THE COURT OF SESSION is to hear evidence today that the Board of the Cromarty Firth Port Authority (CFPA) have been taking ‘legally flawed’ decisions.
Scotland’s highest civil court will hear arguments that the Scottish Government acted outside its legal powers when it relaxed rules under which the CFPA chooses its Board of Directors.
The case is casting doubt over the rights of the port authority to implement risky ship-to-ship oil transfers on the Moray Firth – and has prompted a call from Highlands and Islands MSP John Finnie for the plans to be dropped.
Since December groups in Moray and throughout the Highlands have been campaigning against the request by the CFPA to establish the controversial transfers, arguing that doing so would put much of the Moray coastline in grave danger from oil spills and contamination. An application for a licence to establish the transfers is currently under consideration by the Maritime and Coastguard Agency (MCA).
Mr Finnie insists that it is now unclear whether the CFPA was legally competent to apply for the license to conduct ship-to-ship oil transfer operations, and has written to the MCA, asking them to suspend consideration of the application until it can be shown that the request was legal.

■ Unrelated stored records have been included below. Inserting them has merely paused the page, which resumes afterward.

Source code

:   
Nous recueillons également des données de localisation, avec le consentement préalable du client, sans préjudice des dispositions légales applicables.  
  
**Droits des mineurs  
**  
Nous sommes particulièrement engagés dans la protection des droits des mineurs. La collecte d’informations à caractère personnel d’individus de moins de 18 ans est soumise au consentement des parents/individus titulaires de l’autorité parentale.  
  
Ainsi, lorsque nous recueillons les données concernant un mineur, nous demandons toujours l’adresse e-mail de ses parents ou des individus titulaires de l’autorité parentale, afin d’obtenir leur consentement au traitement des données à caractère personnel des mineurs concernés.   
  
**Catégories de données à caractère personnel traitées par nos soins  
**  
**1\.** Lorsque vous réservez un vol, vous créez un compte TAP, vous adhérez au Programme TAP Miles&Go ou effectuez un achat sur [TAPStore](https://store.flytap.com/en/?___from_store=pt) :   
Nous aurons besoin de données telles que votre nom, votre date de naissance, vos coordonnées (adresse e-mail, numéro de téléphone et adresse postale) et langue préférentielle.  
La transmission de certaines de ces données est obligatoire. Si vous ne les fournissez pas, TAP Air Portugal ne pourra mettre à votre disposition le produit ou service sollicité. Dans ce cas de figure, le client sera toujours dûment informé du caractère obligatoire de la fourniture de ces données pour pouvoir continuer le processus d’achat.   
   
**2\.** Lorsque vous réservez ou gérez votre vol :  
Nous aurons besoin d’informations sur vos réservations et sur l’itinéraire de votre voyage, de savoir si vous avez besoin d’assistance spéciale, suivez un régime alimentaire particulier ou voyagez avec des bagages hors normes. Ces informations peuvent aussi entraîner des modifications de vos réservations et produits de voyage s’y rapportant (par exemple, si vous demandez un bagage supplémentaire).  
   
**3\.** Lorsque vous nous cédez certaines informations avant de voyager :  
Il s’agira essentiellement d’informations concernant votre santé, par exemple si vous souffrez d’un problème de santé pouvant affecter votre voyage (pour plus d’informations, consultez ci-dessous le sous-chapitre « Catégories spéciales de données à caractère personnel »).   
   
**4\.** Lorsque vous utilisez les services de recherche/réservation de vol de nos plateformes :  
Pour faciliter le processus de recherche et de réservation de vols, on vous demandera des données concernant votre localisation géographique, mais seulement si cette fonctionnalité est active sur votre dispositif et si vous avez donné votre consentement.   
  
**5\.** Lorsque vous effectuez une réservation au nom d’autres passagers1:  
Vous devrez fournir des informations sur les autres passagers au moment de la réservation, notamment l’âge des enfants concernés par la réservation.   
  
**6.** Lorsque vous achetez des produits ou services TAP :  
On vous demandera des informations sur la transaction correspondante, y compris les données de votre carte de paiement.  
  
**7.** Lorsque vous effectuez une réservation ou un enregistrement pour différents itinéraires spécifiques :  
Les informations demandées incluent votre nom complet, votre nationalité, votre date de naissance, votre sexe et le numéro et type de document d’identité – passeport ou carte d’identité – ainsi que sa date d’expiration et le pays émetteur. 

The MSP said: “It is already clear that the proposal to pump oil between ships in the open sea, away from the security of the harbourside, is an unacceptable threat to the priceless ecosystem of the Moray Firth, including its iconic dolphins, porpoises and whales, and puts the Firth’s fishing and tourism industries at risk. Now it emerges that the application for the oil transfer license may not even be legal.
“We cannot pre-empt how the Court of Session will rule on this issue. As long as any suggestion exists that CFPA is improperly constituted then no decision as serious as the ship-to-ship application can reasonably go ahead.
“The application process must be suspended at least until the legal status of the Port Authority is settled.”
Mr Finnie’s ‘Save Our Dolphins’ campaign has drawn support from over 3700 members of the public through his online petition.